* Items listed in a dataset

══════════════════════════════

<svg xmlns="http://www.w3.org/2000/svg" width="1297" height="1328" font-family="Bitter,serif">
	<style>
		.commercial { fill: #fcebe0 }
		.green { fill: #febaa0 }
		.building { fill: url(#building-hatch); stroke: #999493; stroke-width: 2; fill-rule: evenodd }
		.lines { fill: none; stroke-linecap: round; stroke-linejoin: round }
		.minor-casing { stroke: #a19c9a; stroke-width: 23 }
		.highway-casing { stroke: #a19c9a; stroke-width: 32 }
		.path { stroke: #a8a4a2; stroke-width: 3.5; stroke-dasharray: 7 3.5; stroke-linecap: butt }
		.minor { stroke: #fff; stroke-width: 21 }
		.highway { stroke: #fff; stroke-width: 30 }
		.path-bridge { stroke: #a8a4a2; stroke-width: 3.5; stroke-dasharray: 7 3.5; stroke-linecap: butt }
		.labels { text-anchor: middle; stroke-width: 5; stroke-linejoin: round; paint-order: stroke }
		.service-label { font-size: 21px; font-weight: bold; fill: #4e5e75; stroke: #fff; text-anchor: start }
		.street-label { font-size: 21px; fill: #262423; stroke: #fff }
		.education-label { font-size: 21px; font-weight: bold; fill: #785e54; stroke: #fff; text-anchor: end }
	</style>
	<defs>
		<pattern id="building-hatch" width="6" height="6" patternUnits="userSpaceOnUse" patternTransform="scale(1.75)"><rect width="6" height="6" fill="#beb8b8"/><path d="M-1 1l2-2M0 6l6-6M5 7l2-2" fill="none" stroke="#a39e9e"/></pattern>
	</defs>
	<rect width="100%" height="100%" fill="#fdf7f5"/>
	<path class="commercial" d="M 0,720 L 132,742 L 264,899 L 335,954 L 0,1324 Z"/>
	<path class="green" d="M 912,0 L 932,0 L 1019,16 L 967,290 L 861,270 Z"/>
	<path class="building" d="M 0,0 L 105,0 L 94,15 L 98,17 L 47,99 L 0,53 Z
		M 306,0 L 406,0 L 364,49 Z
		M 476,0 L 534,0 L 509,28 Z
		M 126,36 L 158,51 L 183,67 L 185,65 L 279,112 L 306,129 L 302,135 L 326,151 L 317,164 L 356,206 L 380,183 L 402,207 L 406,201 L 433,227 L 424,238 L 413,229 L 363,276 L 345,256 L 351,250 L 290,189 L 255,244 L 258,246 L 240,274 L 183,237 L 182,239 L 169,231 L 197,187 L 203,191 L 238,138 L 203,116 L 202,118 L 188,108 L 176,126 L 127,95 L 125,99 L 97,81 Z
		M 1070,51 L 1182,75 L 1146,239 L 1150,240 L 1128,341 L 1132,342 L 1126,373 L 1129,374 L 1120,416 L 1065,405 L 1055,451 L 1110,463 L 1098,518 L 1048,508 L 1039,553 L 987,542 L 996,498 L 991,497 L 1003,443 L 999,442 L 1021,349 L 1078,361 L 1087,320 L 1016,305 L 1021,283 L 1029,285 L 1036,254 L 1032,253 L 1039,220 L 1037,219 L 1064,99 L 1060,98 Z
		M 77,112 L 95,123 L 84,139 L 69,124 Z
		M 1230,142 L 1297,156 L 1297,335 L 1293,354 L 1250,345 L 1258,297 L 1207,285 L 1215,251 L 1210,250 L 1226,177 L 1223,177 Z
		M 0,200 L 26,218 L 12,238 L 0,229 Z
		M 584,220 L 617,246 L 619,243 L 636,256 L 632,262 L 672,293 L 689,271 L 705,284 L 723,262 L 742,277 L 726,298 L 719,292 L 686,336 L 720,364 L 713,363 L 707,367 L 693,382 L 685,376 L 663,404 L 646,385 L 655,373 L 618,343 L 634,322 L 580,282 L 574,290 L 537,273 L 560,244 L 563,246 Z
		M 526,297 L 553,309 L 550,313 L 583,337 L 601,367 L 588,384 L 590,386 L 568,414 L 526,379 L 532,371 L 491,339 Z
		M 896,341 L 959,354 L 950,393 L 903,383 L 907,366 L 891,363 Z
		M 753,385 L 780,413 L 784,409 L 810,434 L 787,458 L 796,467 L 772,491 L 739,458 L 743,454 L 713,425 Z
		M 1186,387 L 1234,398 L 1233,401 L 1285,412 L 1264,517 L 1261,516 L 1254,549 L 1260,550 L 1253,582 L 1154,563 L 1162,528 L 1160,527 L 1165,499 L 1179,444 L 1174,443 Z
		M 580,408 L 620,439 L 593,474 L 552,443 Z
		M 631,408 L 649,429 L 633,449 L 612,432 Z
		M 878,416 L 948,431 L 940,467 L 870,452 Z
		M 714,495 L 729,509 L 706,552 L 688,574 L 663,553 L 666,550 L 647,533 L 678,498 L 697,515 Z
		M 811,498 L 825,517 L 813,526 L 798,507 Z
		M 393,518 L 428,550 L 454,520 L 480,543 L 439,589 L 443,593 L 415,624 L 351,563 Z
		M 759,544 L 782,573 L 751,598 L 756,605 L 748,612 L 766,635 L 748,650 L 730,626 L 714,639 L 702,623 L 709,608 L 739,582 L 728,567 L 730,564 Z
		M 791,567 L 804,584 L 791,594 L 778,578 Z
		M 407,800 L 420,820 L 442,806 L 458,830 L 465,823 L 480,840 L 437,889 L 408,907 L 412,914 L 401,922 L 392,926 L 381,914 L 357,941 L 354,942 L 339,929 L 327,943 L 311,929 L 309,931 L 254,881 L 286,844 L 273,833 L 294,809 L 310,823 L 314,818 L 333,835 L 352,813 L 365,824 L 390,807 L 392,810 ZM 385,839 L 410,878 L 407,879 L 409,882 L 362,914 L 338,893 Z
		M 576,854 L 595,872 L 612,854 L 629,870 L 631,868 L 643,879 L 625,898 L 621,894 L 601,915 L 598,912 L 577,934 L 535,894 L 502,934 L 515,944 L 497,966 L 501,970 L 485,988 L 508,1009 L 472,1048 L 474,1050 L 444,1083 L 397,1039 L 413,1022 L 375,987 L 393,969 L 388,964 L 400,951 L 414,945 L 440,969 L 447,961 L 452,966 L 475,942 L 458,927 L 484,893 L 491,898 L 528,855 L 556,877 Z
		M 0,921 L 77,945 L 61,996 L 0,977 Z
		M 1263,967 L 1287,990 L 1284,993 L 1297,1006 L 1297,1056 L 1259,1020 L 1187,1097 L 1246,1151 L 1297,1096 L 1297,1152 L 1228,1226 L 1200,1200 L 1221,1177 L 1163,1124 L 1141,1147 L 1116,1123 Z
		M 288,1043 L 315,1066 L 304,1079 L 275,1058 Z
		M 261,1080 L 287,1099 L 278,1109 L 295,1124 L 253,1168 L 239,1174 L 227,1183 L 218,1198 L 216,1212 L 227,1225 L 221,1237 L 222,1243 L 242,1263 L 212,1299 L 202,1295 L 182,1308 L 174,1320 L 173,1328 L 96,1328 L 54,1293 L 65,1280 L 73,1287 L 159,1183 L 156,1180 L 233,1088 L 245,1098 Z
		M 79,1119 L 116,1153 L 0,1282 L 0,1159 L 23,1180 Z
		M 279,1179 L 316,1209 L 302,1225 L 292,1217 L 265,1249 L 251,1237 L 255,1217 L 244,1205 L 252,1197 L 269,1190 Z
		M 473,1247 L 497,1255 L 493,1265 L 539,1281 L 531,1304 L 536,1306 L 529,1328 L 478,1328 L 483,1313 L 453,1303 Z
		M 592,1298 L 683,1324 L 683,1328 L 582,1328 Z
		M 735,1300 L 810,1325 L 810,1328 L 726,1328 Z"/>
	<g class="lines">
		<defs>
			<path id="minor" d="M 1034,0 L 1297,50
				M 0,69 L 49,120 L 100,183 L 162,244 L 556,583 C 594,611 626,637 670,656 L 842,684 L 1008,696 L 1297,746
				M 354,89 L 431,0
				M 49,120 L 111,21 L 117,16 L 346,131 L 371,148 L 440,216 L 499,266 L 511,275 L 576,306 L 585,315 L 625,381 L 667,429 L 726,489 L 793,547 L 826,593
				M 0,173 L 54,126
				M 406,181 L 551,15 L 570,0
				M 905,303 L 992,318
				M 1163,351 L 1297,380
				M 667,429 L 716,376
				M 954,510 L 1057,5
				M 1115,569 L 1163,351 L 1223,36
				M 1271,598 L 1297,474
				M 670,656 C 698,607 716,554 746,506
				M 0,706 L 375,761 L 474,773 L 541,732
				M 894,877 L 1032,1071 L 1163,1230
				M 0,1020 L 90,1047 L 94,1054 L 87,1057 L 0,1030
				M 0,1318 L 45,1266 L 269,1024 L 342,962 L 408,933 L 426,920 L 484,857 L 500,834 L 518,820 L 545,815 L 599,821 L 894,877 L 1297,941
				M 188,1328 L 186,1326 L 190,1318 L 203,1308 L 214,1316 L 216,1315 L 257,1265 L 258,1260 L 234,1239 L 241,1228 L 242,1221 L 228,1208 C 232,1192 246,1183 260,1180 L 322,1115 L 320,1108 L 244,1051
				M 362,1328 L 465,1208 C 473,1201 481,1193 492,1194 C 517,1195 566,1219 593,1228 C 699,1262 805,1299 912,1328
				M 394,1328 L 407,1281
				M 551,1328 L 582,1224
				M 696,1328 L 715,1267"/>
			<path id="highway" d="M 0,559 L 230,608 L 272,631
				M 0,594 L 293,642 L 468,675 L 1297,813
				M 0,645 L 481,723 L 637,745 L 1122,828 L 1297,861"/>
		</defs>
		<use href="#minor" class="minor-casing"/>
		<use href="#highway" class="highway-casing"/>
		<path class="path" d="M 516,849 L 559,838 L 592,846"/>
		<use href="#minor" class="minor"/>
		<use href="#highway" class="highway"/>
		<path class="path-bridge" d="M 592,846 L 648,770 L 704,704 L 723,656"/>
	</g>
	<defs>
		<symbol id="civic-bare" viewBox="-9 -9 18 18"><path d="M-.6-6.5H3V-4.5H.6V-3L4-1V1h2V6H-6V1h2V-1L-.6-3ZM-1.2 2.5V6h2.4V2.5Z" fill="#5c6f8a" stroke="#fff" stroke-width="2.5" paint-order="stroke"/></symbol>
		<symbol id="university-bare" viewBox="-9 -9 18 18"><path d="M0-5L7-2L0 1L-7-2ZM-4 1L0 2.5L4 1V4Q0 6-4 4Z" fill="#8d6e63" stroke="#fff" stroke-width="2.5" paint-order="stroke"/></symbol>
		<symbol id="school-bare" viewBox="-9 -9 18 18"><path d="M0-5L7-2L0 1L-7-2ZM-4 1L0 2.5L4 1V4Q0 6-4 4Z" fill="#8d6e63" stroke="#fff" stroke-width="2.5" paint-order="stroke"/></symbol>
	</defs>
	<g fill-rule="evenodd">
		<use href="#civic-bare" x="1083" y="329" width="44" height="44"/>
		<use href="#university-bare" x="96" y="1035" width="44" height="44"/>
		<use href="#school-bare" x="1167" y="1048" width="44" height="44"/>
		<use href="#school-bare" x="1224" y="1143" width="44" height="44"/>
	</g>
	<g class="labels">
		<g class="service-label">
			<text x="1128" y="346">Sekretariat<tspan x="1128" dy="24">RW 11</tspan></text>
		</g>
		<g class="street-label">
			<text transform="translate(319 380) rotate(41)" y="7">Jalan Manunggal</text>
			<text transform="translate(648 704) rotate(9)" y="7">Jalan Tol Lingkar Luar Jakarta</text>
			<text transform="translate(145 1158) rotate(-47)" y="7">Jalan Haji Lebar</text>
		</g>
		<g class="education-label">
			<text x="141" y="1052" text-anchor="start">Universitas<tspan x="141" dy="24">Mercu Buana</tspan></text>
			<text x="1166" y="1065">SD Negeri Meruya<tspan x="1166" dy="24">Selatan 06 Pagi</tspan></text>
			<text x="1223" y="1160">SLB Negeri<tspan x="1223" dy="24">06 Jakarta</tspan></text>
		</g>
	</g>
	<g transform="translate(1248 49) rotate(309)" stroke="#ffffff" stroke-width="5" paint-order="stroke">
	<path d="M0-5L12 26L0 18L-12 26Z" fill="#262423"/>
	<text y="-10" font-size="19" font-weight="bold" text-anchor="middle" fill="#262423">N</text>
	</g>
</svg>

══════════════════════════════

* Action item
From the data above, work out how many lines hold "rule". Answer with the number alone.

* The completed task
2